* **MATERIAL SHOWN**:
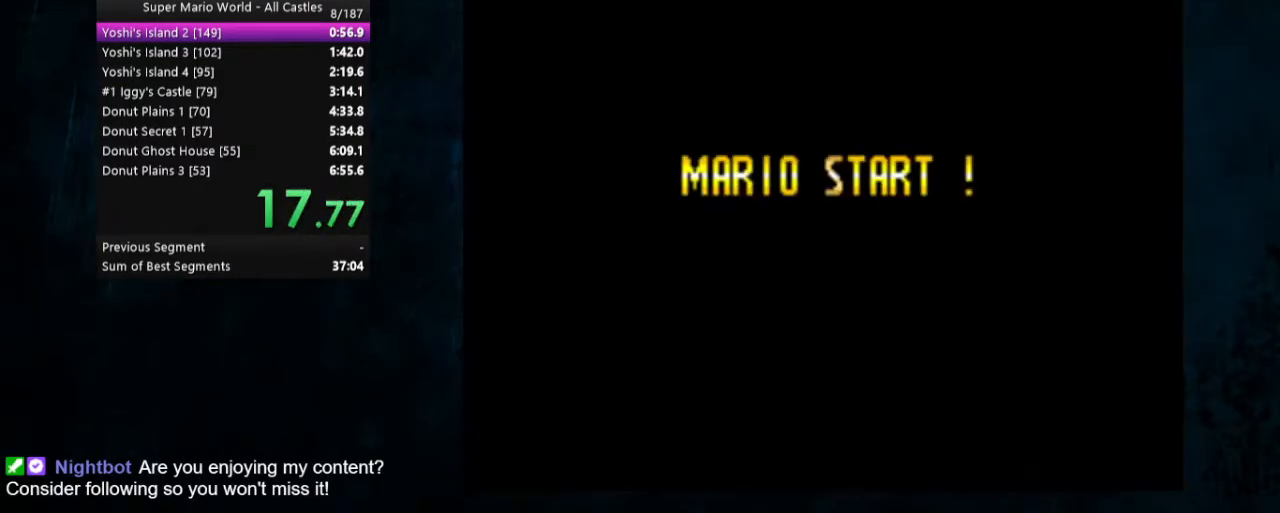
{"buttons": ["X", "Y", "DPAD_RIGHT"], "events": []}
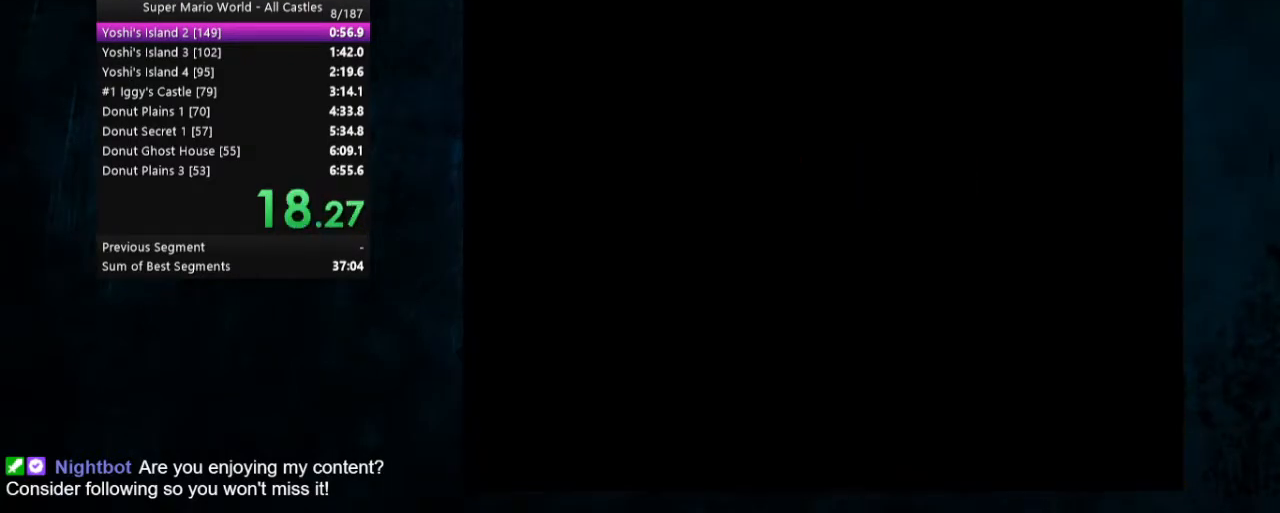
{"buttons": ["X", "Y", "DPAD_RIGHT"], "events": []}
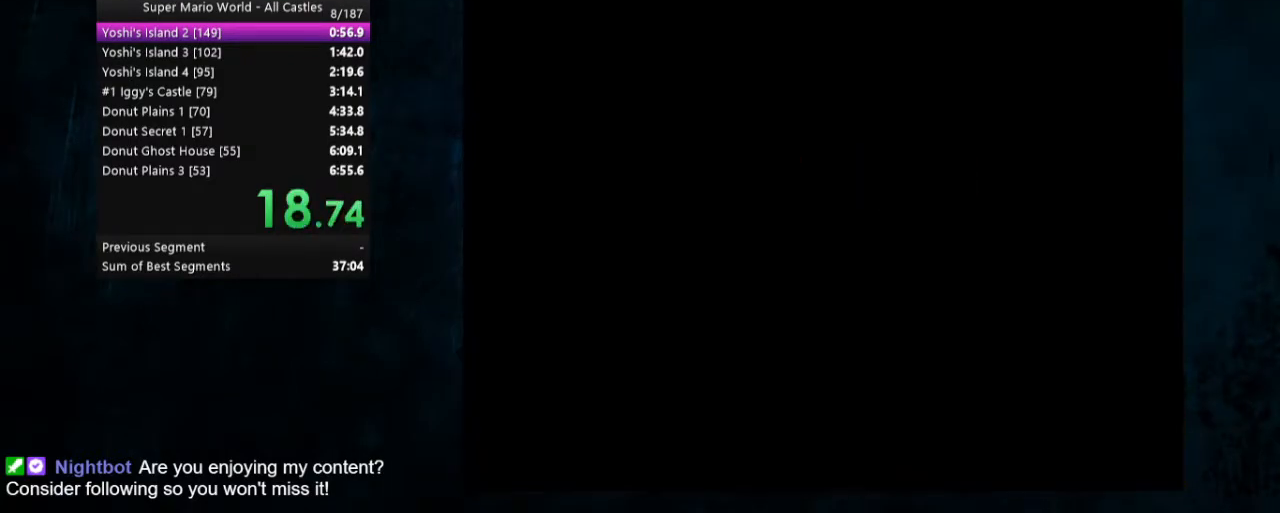
{"buttons": ["X", "Y", "DPAD_RIGHT"], "events": []}
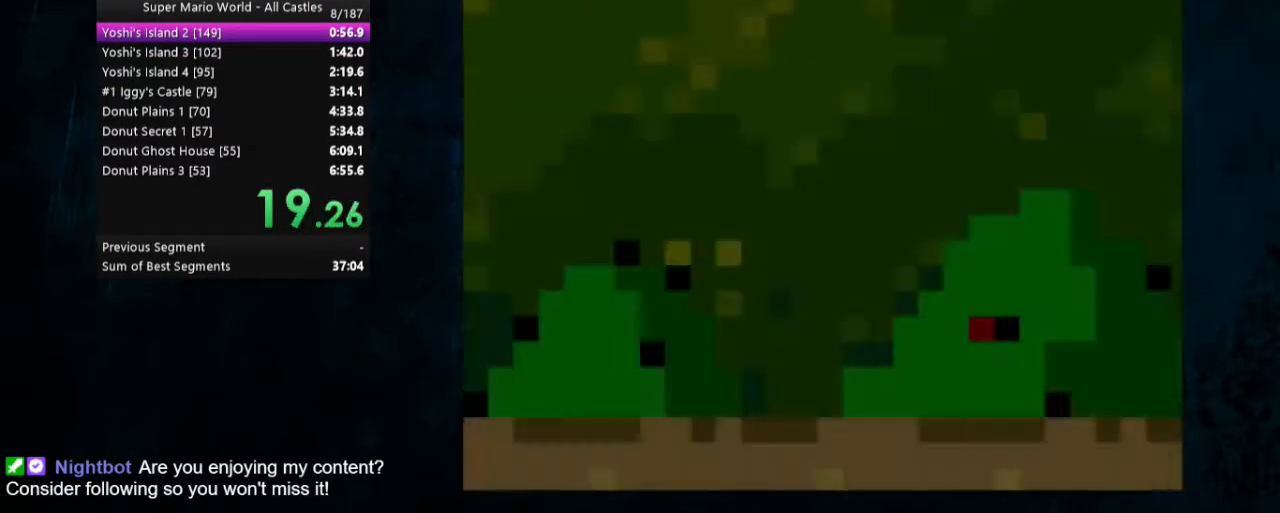
{"buttons": ["X", "Y", "DPAD_RIGHT"], "events": []}
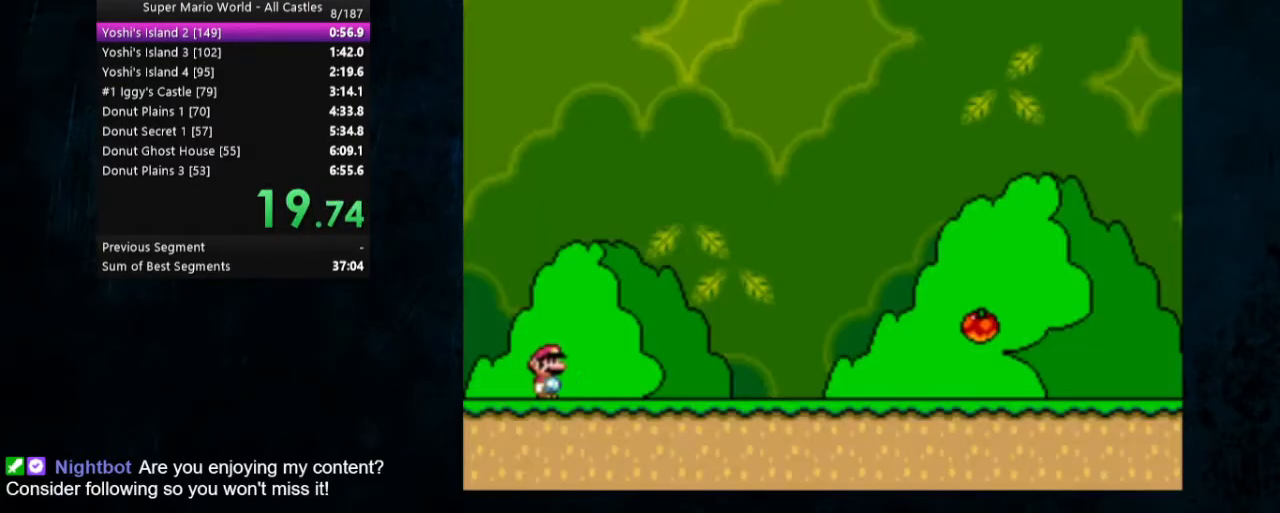
{"buttons": ["X", "Y", "DPAD_RIGHT"], "events": []}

* **WHAT YOU NEED TO DO**:
Every entry above should come back exactly as written, except for its pictures.

* **EXERCISE SOLUTION**:
{"buttons": ["X", "Y", "DPAD_RIGHT"], "events": []}
{"buttons": ["X", "Y", "DPAD_RIGHT"], "events": []}
{"buttons": ["X", "Y", "DPAD_RIGHT"], "events": []}
{"buttons": ["X", "Y", "DPAD_RIGHT"], "events": []}
{"buttons": ["X", "Y", "DPAD_RIGHT"], "events": []}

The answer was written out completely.